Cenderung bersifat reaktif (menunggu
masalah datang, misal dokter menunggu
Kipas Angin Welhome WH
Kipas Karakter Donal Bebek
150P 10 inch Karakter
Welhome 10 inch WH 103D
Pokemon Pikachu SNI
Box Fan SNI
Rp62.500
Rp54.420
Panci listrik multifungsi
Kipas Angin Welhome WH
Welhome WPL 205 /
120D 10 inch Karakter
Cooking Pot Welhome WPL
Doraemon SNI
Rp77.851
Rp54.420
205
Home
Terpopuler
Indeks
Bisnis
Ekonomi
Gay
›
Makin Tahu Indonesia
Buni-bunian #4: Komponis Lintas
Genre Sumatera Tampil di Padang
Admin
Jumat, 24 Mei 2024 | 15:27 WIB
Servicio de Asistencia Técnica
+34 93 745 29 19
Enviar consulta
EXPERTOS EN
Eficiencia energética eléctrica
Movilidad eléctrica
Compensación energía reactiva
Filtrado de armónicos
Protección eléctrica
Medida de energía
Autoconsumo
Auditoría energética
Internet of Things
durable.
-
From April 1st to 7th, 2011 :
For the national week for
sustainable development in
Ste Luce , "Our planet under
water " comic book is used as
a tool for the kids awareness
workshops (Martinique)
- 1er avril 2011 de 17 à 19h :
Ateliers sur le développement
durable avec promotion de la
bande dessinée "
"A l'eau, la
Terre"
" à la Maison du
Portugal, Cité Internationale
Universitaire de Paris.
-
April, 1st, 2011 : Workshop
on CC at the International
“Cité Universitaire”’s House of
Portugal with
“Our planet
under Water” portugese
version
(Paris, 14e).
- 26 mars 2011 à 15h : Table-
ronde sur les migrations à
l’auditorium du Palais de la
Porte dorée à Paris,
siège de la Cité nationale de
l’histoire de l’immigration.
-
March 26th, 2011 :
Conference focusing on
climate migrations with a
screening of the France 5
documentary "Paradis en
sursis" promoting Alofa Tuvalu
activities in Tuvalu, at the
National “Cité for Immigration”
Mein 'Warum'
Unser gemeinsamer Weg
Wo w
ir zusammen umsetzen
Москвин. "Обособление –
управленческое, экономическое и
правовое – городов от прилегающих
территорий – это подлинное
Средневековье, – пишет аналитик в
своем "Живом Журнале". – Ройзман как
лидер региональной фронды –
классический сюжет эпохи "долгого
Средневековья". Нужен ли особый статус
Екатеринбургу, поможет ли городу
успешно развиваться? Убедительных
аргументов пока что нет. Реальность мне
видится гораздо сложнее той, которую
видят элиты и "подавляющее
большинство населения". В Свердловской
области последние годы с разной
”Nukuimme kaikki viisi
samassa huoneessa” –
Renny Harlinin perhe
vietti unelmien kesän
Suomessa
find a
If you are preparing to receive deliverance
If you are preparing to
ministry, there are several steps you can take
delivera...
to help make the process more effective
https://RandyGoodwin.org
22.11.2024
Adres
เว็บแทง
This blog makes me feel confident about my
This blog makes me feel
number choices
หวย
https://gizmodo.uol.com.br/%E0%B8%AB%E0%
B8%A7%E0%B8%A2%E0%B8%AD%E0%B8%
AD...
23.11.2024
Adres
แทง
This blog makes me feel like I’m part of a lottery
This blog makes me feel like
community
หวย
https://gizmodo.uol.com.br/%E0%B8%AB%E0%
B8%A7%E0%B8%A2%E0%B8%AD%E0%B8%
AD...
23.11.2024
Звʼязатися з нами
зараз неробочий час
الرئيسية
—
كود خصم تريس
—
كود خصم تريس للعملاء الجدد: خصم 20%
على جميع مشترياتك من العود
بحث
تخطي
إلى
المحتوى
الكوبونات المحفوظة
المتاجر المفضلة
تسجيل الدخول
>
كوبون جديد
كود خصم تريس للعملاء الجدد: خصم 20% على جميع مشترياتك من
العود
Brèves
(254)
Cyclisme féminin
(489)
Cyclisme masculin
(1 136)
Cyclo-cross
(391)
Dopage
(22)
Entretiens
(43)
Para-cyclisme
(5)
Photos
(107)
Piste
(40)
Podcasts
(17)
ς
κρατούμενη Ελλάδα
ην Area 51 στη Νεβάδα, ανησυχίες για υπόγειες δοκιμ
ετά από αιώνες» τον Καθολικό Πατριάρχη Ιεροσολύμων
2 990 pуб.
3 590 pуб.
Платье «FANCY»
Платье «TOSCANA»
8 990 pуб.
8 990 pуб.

• Exercise aim:
The answer must be one number: how many lines in the material above contain the word "makes".

• Response area:
4